NFL rules are designed to protect quarterbacks, and that’s in large part because quarterbacks are the league’s biggest stars. They have a “strike zone” you can hit – between knees and shoulders. Not too high. Not too low.
Those are the rules. Newton doesn’t always get the benefit of those rules because he’s such an enormous physical specimen and he runs so often. The double standard was most obvious in the Denver game, which was a travesty in a number of ways in terms of the head-hunting hits he took.

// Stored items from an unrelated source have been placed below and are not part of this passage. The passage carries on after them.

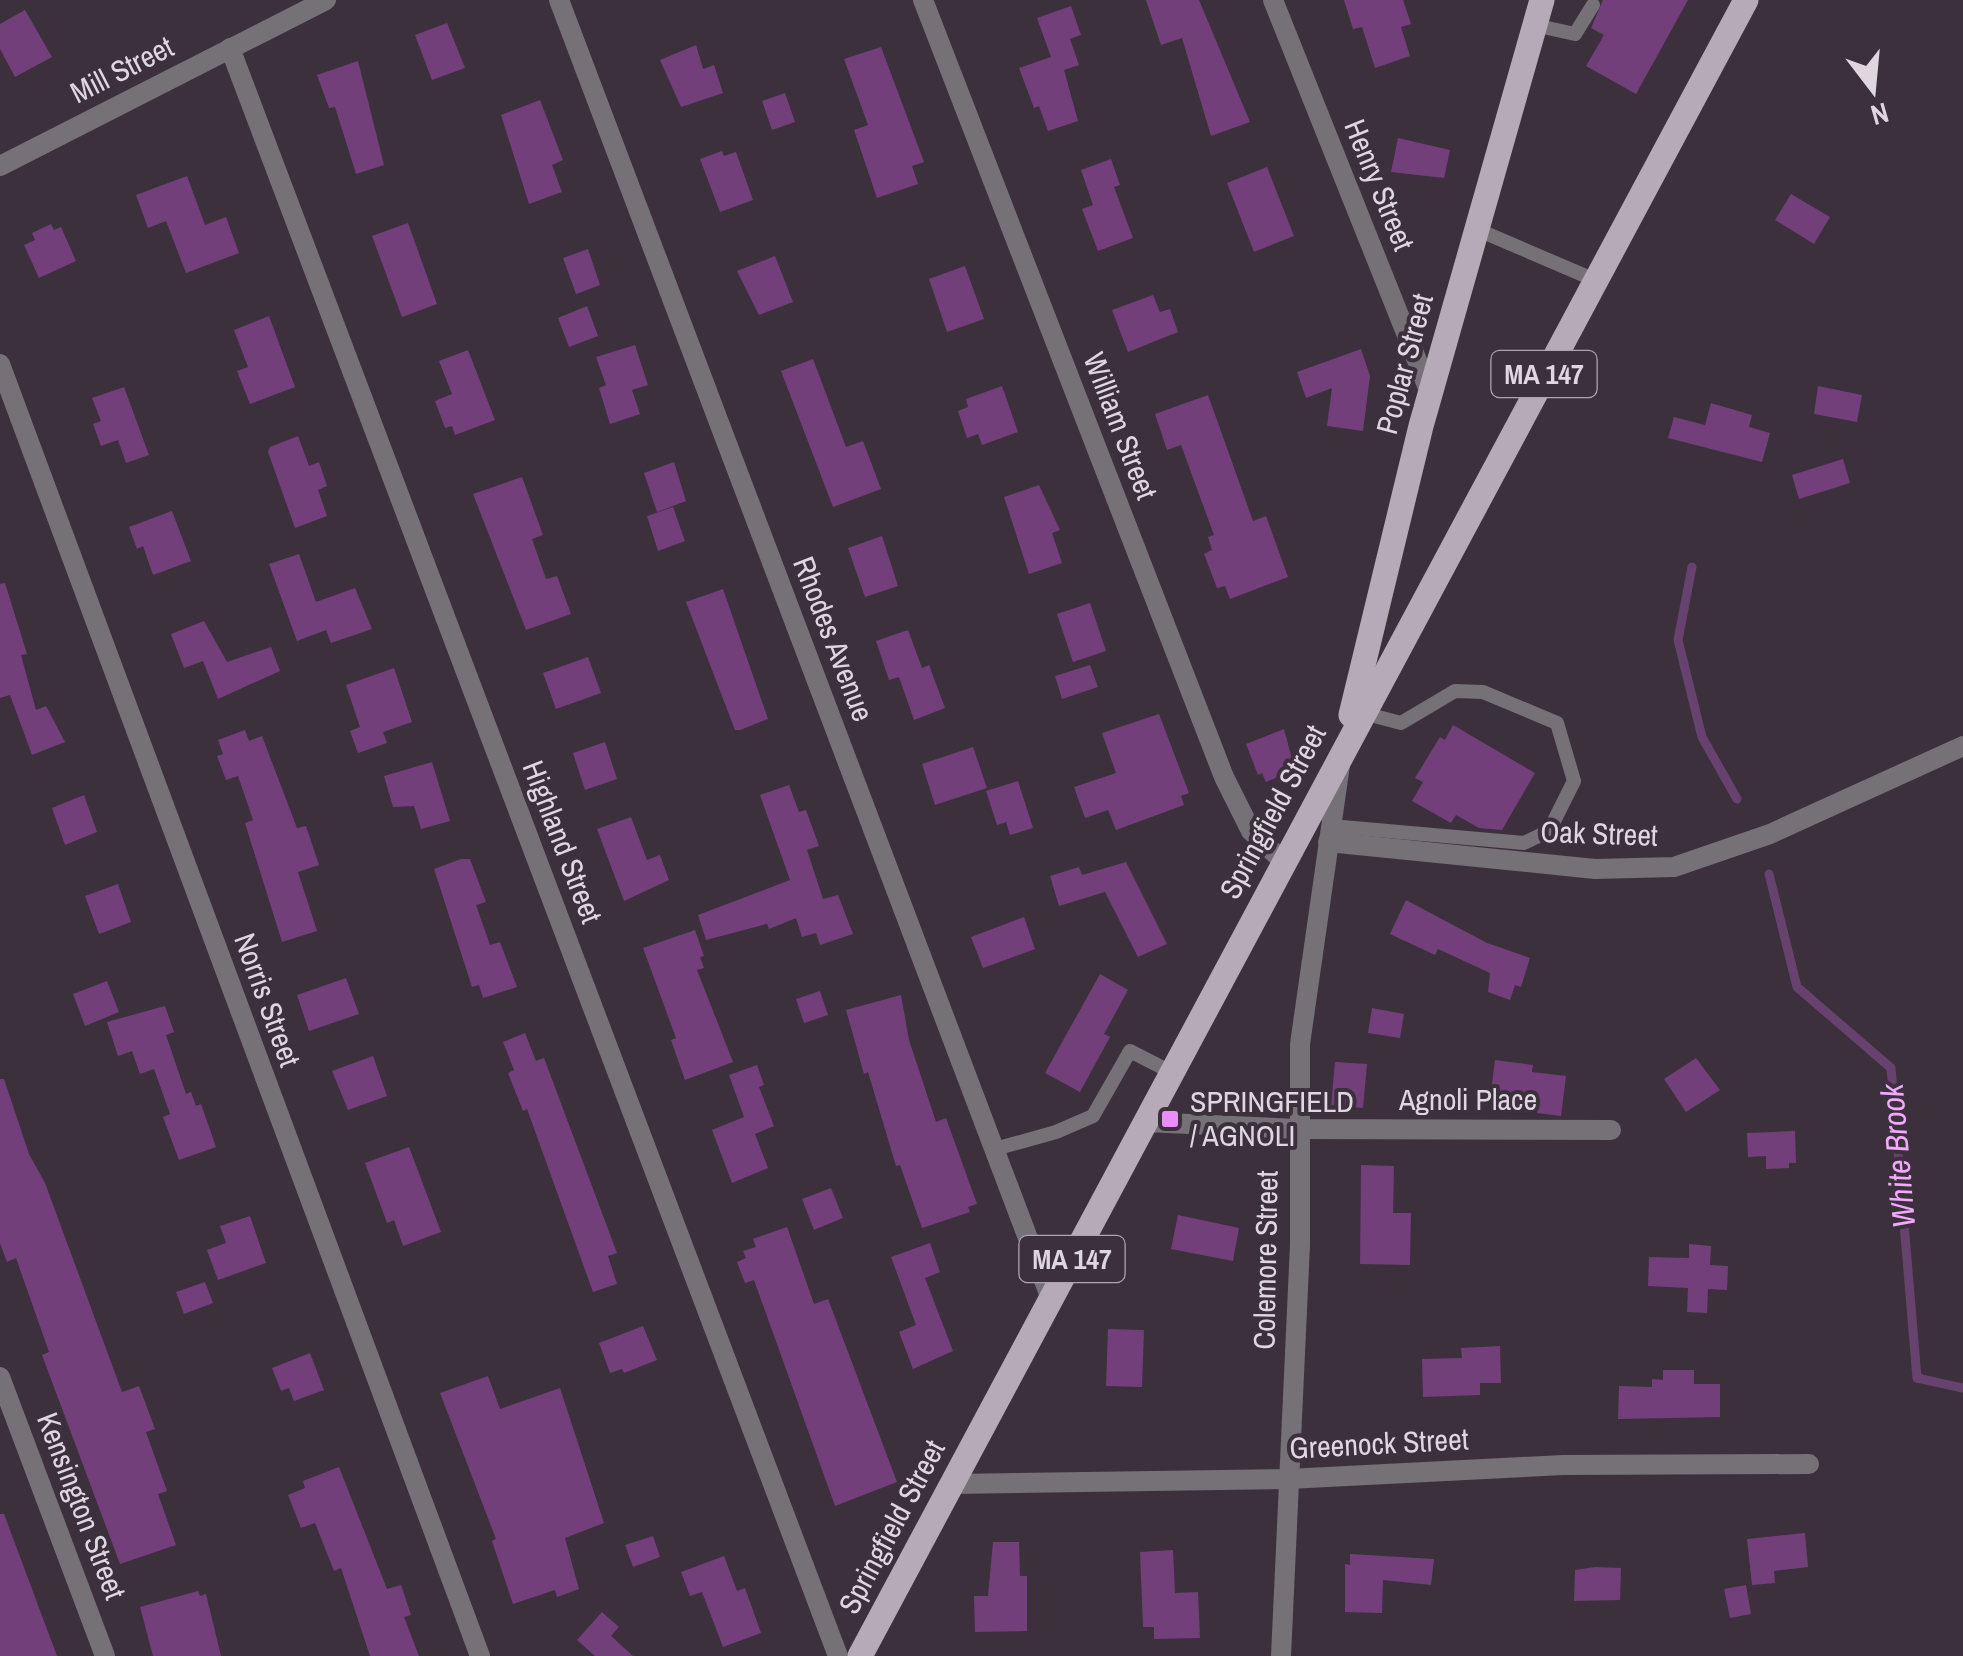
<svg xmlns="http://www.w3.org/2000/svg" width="1963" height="1656" font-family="'Archivo Narrow',sans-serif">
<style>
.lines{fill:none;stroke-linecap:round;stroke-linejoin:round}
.stream{stroke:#68426e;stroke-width:9}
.building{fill:#723f7a}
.service{stroke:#767077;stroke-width:14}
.minor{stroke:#767077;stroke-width:20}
.tertiary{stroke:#767077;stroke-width:20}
.primary{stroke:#b6aab8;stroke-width:25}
.poi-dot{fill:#ec8cfb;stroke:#3c303d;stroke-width:4}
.labels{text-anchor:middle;stroke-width:8;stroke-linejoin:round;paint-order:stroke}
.shield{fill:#3c303d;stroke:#aea5af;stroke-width:2.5}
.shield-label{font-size:28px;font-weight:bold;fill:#dfd7e0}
.street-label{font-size:30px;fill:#dfd7e0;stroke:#3c303d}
.poi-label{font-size:30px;fill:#dfd7e0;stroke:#3c303d;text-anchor:start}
.water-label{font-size:32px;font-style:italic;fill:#f2a8fd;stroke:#3c303d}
</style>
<rect width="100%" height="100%" fill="#3c303d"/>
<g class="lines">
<g class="stream">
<polyline points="1692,567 1678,640 1702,737 1737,799"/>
<polyline points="1769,874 1797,987 1891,1068 1917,1378 1963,1388"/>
</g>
</g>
<g class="building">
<polygon points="1146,0 1199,0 1250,122 1211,136 1182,38 1161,45"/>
<polygon points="1344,0 1403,0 1411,24 1401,27 1410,56 1375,68 1362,27 1353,29"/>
<polygon points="1603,0 1688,0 1636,94 1586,66 1604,35 1591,28"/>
<polygon points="1071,6 1081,35 1070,39 1079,65 1064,70 1078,121 1048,131 1039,106 1034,108 1019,68 1051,57 1037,18"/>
<polygon points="25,10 52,57 15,77 0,49 0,24"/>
<polygon points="447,23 465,68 432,80 415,35"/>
<polygon points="696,45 703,69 714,65 723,93 681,107 660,60"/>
<polygon points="881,47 924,162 912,166 918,184 877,198 854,130 868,125 844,59"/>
<polygon points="358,61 384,165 356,174 335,107 329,108 317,75"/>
<polygon points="785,93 795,122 772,130 762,101"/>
<polygon points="540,100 563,160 552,165 562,192 529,204 501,115"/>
<polygon points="1398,138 1450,150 1444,178 1391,172"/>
<polygon points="722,151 724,156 736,152 753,200 720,212 700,159"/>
<polygon points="1111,159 1120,185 1114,187 1133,238 1098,251 1082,209 1093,205 1081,170"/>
<polygon points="1267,167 1294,236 1254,252 1227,183"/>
<polygon points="187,176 205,225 226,217 239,253 186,273 166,221 148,228 136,195"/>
<polygon points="1791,194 1830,217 1814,244 1775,220"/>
<polygon points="408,223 437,304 402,317 372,236"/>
<polygon points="51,224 54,230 61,227 76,261 39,278 24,245 35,240 32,233"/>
<polygon points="588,249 600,285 576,294 563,258"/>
<polygon points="775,256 793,302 759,315 737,271"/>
<polygon points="965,266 984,319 947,332 929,279"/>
<polygon points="1153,295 1160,312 1170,309 1178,332 1128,352 1112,310"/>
<polygon points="587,306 598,336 569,347 558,318"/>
<polygon points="269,316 295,387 250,404 237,371 248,367 234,330"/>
<polygon points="635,345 648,385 632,390 640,414 610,424 599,388 606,385 596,357"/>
<polygon points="1361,349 1370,376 1363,431 1327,426 1332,388 1306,398 1297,372"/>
<polygon points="468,350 495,420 455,435 452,426 445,428 435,401 452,394 439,361"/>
<polygon points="813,359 846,447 863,441 881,489 833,507 781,371"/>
<polygon points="1002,386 1018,432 982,445 978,434 967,438 958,411 968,407 966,399"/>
<polygon points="1818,386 1862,395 1857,422 1814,414"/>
<polygon points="124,387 149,455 126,463 118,440 101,446 93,424 101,421 92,398"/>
<polygon points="1208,395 1253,521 1266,516 1288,577 1230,599 1225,586 1217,588 1204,554 1212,550 1208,537 1214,535 1181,445 1167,450 1155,414"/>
<polygon points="1711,403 1752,415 1749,427 1770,433 1762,462 1668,438 1674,417 1705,425"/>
<polygon points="298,436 309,466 319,462 327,486 318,490 327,516 295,528 268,452 270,447"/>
<polygon points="1843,459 1850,483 1799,499 1792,475"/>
<polygon points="674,462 686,501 657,512 644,473"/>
<polygon points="522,477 543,535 532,539 546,579 557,576 571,614 526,630 473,494"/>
<polygon points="1039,485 1060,530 1052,533 1062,563 1029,574 1004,497"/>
<polygon points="673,507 685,541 658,551 647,516"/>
<polygon points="172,511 191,561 153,575 143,546 137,549 129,527"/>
<polygon points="882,536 898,586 865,597 848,548"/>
<polygon points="299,554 316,602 355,588 372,629 331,643 326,630 297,641 269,564"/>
<polygon points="5,583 27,654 21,655 36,710 46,706 65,742 32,755 10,695 0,698 0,584"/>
<polygon points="723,589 768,719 740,730 735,730 686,602"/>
<polygon points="1090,603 1106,651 1073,662 1057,614"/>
<polygon points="204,621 227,662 271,647 280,671 218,699 203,661 184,668 171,634"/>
<polygon points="908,630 922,668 929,665 945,708 914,720 899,677 889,680 876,641"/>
<polygon points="588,657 601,693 556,709 543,673"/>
<polygon points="1090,665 1098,687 1062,699 1055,676"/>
<polygon points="394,668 412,722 383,732 387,743 358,753 350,731 360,727 346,685"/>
<polygon points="1159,714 1189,793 1181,796 1184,805 1116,830 1108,810 1085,818 1074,787 1116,773 1102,733"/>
<polygon points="1453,725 1535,773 1502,830 1479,828 1456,815 1451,823 1412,801 1423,782 1415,778 1440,737 1445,740"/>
<polygon points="1284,729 1295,770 1266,782 1262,773 1258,775 1246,744"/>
<polygon points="245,730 249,741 262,736 297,828 306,826 319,865 298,872 317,931 282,942 245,823 253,820 238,776 226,780 217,756 223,754 218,740"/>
<polygon points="605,742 617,779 585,790 573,753"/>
<polygon points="973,747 987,788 935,805 922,764"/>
<polygon points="432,762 450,821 421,829 414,806 393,807 384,776"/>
<polygon points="1018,781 1033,828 1010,835 1006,822 997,825 986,791"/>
<polygon points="789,785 799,812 806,810 819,846 807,850 823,899 838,895 853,934 820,945 816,933 802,937 796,918 769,929 767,924 706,940 698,915 790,880 760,795"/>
<polygon points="84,795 97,832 65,845 52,808"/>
<polygon points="631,817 647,860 660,855 669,880 624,901 597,829"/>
<polygon points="461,859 470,859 486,902 476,905 490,945 500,942 517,987 483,998 479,985 472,987 434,869"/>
<polygon points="1126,862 1167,944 1138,957 1105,892 1059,906 1050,876 1079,867 1082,875"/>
<polygon points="118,884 131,922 99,934 85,896"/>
<polygon points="1406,900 1487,943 1530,958 1521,987 1515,985 1510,1000 1488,992 1490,973 1438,949 1435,955 1390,934"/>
<polygon points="1024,917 1035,949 983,968 971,937"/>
<polygon points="695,930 704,956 700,957 704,968 697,970 733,1062 685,1080 671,1040 676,1038 643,948"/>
<polygon points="1100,974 1128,990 1104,1034 1110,1037 1080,1092 1045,1073"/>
<polygon points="346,978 359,1014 309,1031 297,995"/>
<polygon points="107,981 119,1012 85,1026 73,994"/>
<polygon points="820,991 828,1015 804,1023 796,999"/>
<polygon points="901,995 909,1040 936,1122 946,1118 977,1204 968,1207 970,1212 922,1228 900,1165 896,1166 868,1072 864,1074 846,1010"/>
<polygon points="165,1006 174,1032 166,1035 186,1094 191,1092 196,1106 201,1104 216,1147 179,1160 163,1117 170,1114 154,1069 140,1074 132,1051 118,1056 107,1022"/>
<polygon points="1372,1008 1404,1014 1400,1038 1368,1033"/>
<polygon points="525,1033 536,1061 544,1058 617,1253 608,1256 617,1284 593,1292 527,1109 523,1111 508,1073 514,1070 503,1042"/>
<polygon points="373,1056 387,1096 348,1110 332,1071"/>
<polygon points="1696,1058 1720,1090 1686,1112 1664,1079"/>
<polygon points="1495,1060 1533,1065 1532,1072 1566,1076 1561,1116 1537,1113 1539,1097 1491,1091"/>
<polygon points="1335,1062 1367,1064 1363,1108 1331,1105"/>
<polygon points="757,1065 764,1085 759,1087 774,1126 755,1134 768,1168 732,1183 712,1130 744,1117 729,1075"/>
<polygon points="0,1079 4,1079 29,1154 45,1183 122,1392 139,1386 155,1429 146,1432 167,1491 158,1494 176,1545 120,1564 42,1355 49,1352 16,1258 7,1262 0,1243"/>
<polygon points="1795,1131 1796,1163 1789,1163 1789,1168 1766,1169 1766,1156 1748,1157 1747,1133"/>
<polygon points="409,1147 441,1232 403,1246 394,1220 387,1223 365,1163"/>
<polygon points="1361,1165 1394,1166 1393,1213 1411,1213 1410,1265 1360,1264"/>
<polygon points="831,1188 843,1218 814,1230 802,1199"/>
<polygon points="1178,1215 1239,1228 1233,1261 1171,1249"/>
<polygon points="250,1216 266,1263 218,1280 207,1250 226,1243 220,1226"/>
<polygon points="787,1227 814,1304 828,1299 897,1482 835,1506 754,1280 745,1283 737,1262 746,1258 743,1251 756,1247 753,1239"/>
<polygon points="930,1243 940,1272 925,1278 953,1351 913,1369 899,1332 916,1325 891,1257"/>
<polygon points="1689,1244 1711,1246 1710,1265 1728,1266 1727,1290 1708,1289 1707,1313 1687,1312 1688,1288 1648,1286 1649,1257 1689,1258"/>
<polygon points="205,1282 213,1303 184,1314 176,1292"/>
<polygon points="643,1326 657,1360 624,1373 622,1369 610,1373 599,1343"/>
<polygon points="1108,1329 1144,1330 1142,1387 1106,1386"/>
<polygon points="1500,1346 1501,1383 1480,1383 1480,1395 1423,1397 1422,1359 1462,1358 1461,1348"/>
<polygon points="310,1353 324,1390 294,1401 289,1388 281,1391 272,1368"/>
<polygon points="1663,1370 1694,1370 1694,1384 1720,1384 1720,1417 1618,1419 1619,1386 1652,1387 1652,1379 1663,1380"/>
<polygon points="488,1376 500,1409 560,1388 604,1523 565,1538 579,1589 557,1597 555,1590 513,1604 492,1541 496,1539 440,1393"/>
<polygon points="339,1467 387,1589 401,1585 411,1615 404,1617 419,1656 370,1656 341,1568 334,1571 315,1523 301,1528 288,1495 305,1488 303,1481"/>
<polygon points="0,1514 4,1514 57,1656 0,1656"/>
<polygon points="1805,1533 1808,1567 1774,1571 1775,1583 1752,1585 1747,1539"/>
<polygon points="653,1536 660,1557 633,1567 625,1545"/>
<polygon points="993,1542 1019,1542 1020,1576 1027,1576 1027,1631 975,1632 974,1596 988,1596"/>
<polygon points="1173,1550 1175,1593 1198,1592 1200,1638 1154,1639 1154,1627 1143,1627 1140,1552"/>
<polygon points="1350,1554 1434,1559 1431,1585 1383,1580 1382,1613 1345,1612 1345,1564 1350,1565"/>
<polygon points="724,1556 737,1591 745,1588 761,1633 723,1647 702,1592 690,1596 681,1572"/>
<polygon points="1595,1567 1621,1568 1620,1600 1574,1601 1575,1570"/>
<polygon points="1746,1585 1751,1614 1730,1618 1724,1589"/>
<polygon points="198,1591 200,1596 206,1594 221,1656 153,1656 140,1607"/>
<polygon points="602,1612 619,1627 611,1636 633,1656 595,1656 577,1640"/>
</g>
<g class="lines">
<g class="service">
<polyline points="1534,25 1575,34 1593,5"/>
<polyline points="1476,229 1595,280"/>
<polyline points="1331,826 1524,843 1549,831 1574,781 1557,723 1483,692 1455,691 1401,723 1363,713"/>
<polyline points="995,1149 1056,1132 1093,1116 1130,1051 1171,1072"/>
</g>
<g class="minor">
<polyline points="559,0 1051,1299"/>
<polyline points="923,0 1224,777 1251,831 1283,861"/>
<polyline points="1273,0 1430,393"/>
<polyline points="230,48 838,1656"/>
<polyline points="0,364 480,1656"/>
<polyline points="1328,842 1595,869 1674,867 1770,834 1963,746"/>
<polyline points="1145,1122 1298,1129 1611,1130"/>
<polyline points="0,1377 105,1656"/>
<polyline points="952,1484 1288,1479 1563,1465 1809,1464"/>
<polyline points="1281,1656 1300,1245 1300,1044 1340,765"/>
</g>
<polyline class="tertiary" points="0,166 326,0"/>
<g class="primary">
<polyline points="1351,715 1421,426 1542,0"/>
<polyline points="860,1656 1746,0"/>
</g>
</g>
<rect class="poi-dot" x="1160" y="1109" width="20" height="20" rx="5"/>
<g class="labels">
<g class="shield">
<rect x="1491.5" y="351" width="105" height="46" rx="8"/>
<rect x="1019.5" y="1236" width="105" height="46" rx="8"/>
</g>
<g class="shield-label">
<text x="1544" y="384">MA 147</text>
<text x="1072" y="1269">MA 147</text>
</g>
<g class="street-label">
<text transform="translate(122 70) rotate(-27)" y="10">Mill Street</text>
<text transform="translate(1379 185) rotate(68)" y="10">Henry Street</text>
<text transform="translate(1405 364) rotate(-75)" y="10">Poplar Street</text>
<text transform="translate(1120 426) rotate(69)" y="10">William Street</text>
<text transform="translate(833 639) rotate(69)" y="10">Rhodes Avenue</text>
<text transform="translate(1273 812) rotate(-62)" y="10">Springfield Street</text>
<text transform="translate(1599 834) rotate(2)" y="10">Oak Street</text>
<text transform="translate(562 842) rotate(69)" y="10">Highland Street</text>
<text transform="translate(267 1000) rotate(70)" y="10">Norris Street</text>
<text x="1468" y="1110">Agnoli Place</text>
<text transform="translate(1266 1260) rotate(-89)" y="10">Colemore Street</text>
<text transform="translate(1379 1444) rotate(-3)" y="10">Greenock Street</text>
<text transform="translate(81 1506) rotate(69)" y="10">Kensington Street</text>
<text transform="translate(892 1527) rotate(-62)" y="10">Springfield Street</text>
</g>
<g class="poi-label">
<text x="1190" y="1112">SPRINGFIELD<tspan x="1190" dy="34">/ AGNOLI</tspan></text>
</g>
<g class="water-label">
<text transform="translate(1898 1156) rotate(-95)" y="11">White Brook</text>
</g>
</g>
<g transform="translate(1873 90) rotate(164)" stroke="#3c303d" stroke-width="8" paint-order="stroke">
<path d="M0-8L18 38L0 25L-18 38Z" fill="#dfd7e0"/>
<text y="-15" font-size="28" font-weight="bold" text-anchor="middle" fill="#dfd7e0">N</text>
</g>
</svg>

I’m glad Newton decided to speak up, saying he doesn’t get the calls that other quarterbacks do. I criticized him in his last postgame news conference – after a loss at New Orleans two weeks ago – for not answering questions and for acting pouty. This time he spoke his mind, which is what he should do more often. Not only that, I believe he’s right.
Said Newton: “The story of my life ever since I came in is, ‘Oh well, we missed that one. I’m sorry. I’ll try to get it.’ That’s bullcrap. As players in this league, if we do something stupid, we get fined. ... I just can’t keep accepting, ‘Oh, we missed that one.’ Or ‘I apologize for doing that.’ Or ‘I didn’t see it.’ That’s horsecrap.”
It wasn’t the most eloquent way to put it, but that’s OK. Even if Newton gets fined for his comments, he has brought awareness to the issue in a very public way.
So the quarterback really had three good things happen Sunday: He won a game. He didn’t tear his ACL. And he probably just bought himself a couple more late-hit calls at some point this season.